The Cuban government has cancelled the country’s 12th annual march against homophobia.
In a Facebook post, the state-run National Centre for Sex Education (CENESEX) blamed “new tensions in the international and regional context” for the cancellation.
Activists have condemned the move and questioned the government’s motives.
Cuba was set to approve same-sex marriage under a new constitution, but removed the clause after protests.
President Miguel Díaz-Canel publicly backed the change in September, saying it was “part of eliminating any type of discrimination in society”.
But the government backtracked after an outcry from religious groups.
Cuba holds events at this time every year to mark the International Day Against Homophobia on 17 May.
Why has the march been cancelled?
CENESEX posted on Facebook that it was officially cancelling the Cuban Conga against Homophobia and Transphobia “in compliance with the policy of the Party, the State and the Revolution”.
The group is led by Mariela Castro, daughter of the Communist Party of Cuba’s leader Raúl Castro.
No specific reasons were given for the change, with the post blaming “certain circumstances that do not help [the march’s] successful development”.

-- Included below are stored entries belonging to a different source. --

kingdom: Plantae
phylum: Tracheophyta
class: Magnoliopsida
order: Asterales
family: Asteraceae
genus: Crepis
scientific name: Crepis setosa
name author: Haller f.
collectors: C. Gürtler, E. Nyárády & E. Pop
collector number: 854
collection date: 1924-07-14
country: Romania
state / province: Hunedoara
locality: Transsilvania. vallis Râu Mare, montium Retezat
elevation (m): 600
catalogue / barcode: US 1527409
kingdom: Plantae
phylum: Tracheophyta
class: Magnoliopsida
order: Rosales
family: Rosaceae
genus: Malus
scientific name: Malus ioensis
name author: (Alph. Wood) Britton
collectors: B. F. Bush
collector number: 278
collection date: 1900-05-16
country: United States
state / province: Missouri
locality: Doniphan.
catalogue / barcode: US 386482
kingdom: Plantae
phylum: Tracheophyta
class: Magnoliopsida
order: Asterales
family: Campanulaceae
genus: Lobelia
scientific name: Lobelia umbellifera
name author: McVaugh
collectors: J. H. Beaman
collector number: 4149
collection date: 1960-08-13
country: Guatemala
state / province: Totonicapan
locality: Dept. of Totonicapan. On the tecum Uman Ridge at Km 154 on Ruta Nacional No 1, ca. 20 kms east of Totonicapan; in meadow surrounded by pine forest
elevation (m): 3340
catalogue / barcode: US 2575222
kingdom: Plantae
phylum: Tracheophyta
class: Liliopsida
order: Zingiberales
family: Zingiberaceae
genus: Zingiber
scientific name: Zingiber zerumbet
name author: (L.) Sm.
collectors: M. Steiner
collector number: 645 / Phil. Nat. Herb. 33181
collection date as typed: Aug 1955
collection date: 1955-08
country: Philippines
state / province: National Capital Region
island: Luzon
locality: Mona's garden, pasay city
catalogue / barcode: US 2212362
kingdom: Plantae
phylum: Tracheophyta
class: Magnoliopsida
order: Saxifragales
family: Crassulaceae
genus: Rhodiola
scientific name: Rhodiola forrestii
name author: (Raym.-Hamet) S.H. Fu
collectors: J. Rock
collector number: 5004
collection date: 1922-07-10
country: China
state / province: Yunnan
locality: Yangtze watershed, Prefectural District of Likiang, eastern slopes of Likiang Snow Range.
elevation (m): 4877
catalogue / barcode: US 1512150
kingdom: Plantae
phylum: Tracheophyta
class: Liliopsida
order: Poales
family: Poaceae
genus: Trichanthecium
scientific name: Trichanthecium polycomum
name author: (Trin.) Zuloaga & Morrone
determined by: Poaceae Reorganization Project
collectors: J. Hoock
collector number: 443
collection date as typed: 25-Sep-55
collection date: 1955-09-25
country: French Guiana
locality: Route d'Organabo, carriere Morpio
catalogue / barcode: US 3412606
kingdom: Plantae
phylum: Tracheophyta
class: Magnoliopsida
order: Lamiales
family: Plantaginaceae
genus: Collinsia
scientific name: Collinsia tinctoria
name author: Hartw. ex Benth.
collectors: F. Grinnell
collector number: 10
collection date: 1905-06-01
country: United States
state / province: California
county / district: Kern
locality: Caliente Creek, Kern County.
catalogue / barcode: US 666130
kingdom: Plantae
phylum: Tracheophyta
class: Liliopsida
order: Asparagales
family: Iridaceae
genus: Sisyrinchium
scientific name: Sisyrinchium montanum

However, only the conga itself is cancelled, with other events going ahead as planned to mark LGBT rights.
What have activists said?
Activist Norge Espinosa Mendoza called the move “a new step backwards”.
“The enemies of a more diverse and progressive Cuba will be happier now,” he wrote on Facebook. “Not allowing [the parade] is a signal that… we are not welcome.”
Another campaigner, Isbel Diaz Torres, told Reuters news agency the government could be “once more ceding to pressure from religious fundamentalism that has shown itself to be quite active recently”.
New Facebook groups have been set up calling for people to “march for our rights”.
Discrimination due to someone’s sex or gender is illegal in Cuba.